Photodynamic therapy is used for selective destruction of pathological tissue in oncology; this method is also employed for ablation of brain tumors. Cell death upon photodynamic treatment results from oxidative stress that develops in photosensitized cells upon exposure to light in the presence of oxygen. We studied the development of autophagy during photo-induced oxidative stress in a crayfish stretch receptor that consists of two sensory neurons in a glial envelope by measuring the number and distribution of lysosomes using a LysoTracker Red fluorescent probe.
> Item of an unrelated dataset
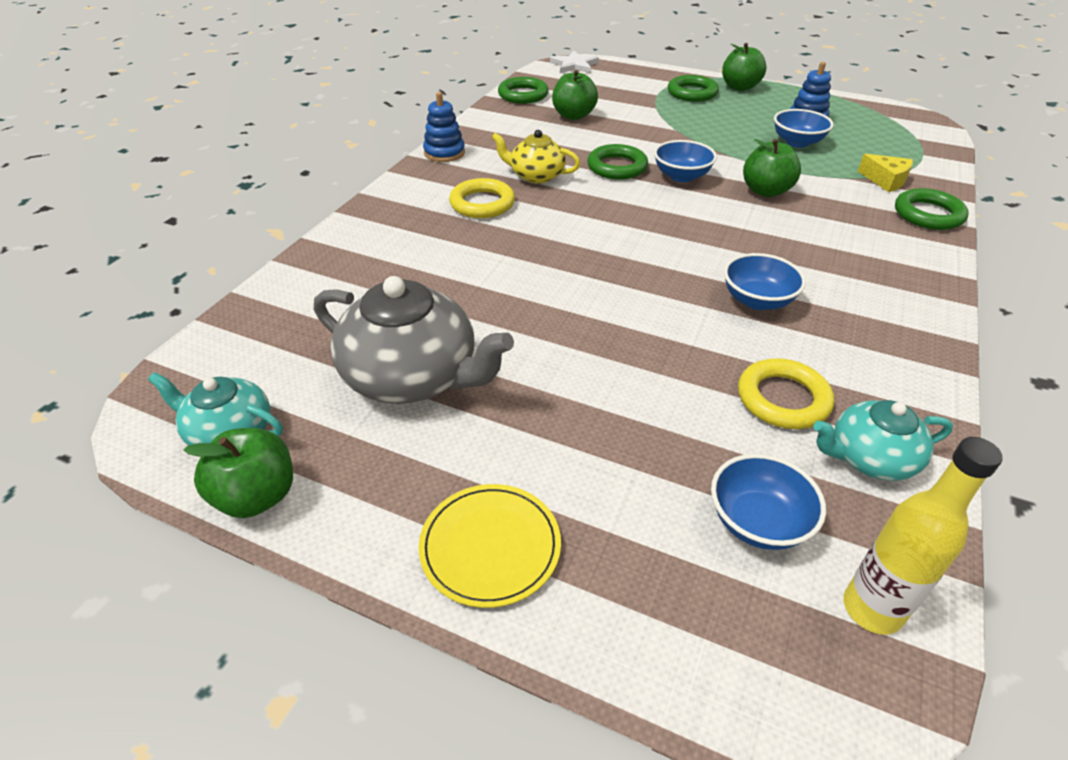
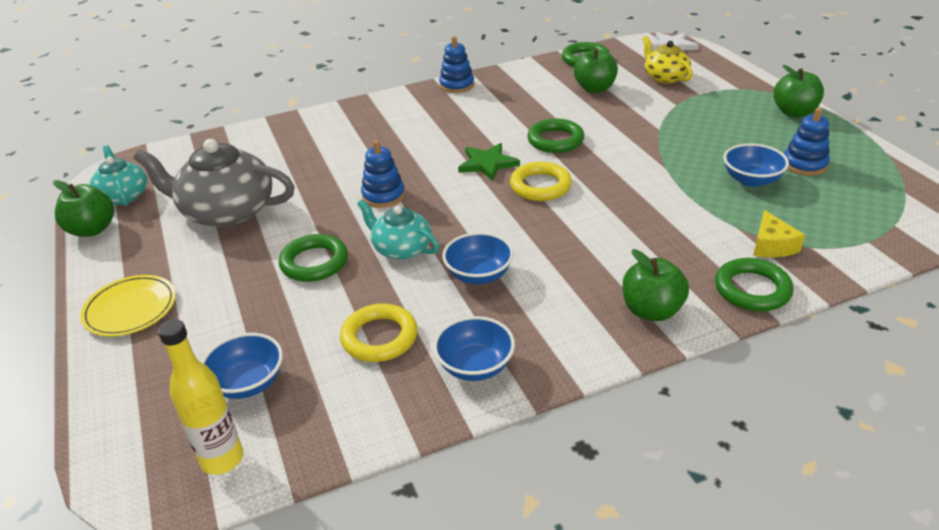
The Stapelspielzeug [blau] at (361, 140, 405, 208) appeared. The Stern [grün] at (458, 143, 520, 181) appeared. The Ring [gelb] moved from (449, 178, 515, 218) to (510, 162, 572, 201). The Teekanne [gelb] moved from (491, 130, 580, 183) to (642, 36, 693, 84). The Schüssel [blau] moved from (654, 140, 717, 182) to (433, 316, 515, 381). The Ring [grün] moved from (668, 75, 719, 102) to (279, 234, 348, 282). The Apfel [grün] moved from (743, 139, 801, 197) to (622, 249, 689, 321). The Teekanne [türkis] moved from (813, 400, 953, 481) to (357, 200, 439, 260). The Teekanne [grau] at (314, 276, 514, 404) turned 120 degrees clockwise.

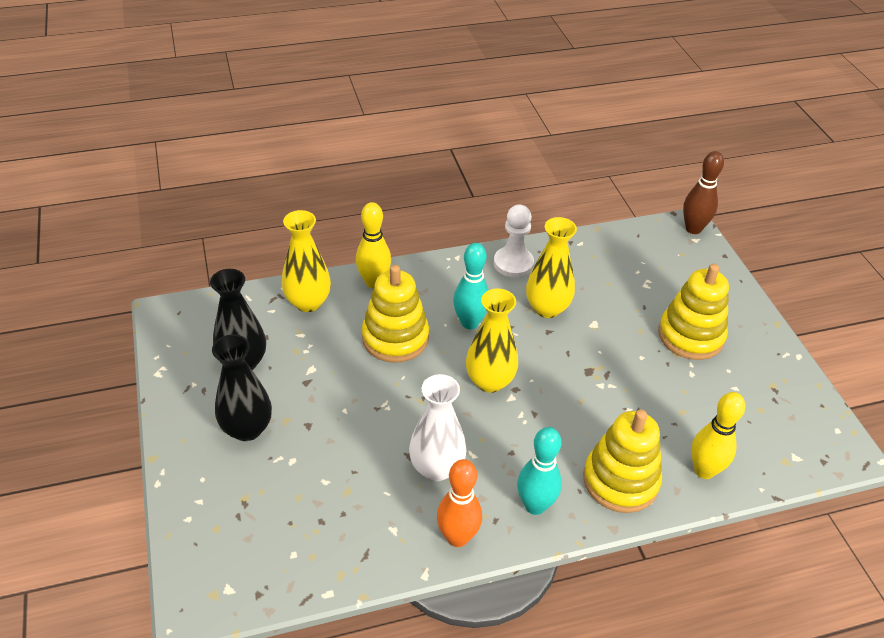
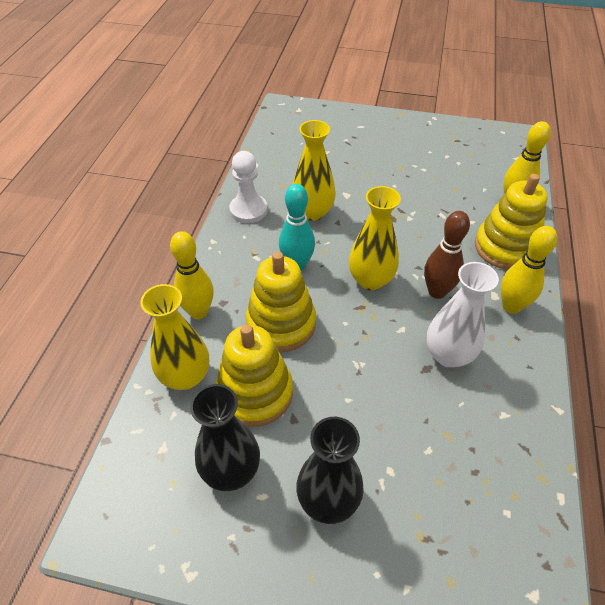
The Bowlingkegel [orange] at (437, 459, 482, 547) disappeared. The Stapelspielzeug [gelb] moved from (658, 264, 729, 360) to (216, 324, 293, 427). The Bowlingkegel [braun] moved from (683, 151, 724, 234) to (424, 211, 470, 299). The Bowlingkegel [türkis] at (517, 427, 562, 515) became the Bowlingkegel [gelb] at (501, 226, 557, 314).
Photodynamic treatment with radachlorin (500 nM) for 15 min decreased the number of lysosomes, probably due to their photodestruction. However, 1 h after the photodynamic treatment with radachlorin (250 nM) the LysoTracker Red fluorescence increased with larger granules occurring, which may be indicative of autophagic processes in the cell. Photodynamic treatment is capable of inducing necrosis of neurons and glial cells and glial apoptosis in a crayfish stretch receptor. Modulation of autophagy by application of specific inhibitors and activators of AMPK (AICAR, dorsomorphin) and mTOR (rapamycin, KU0063794) revealed that autophagy could protect glia against photo-induced cell death.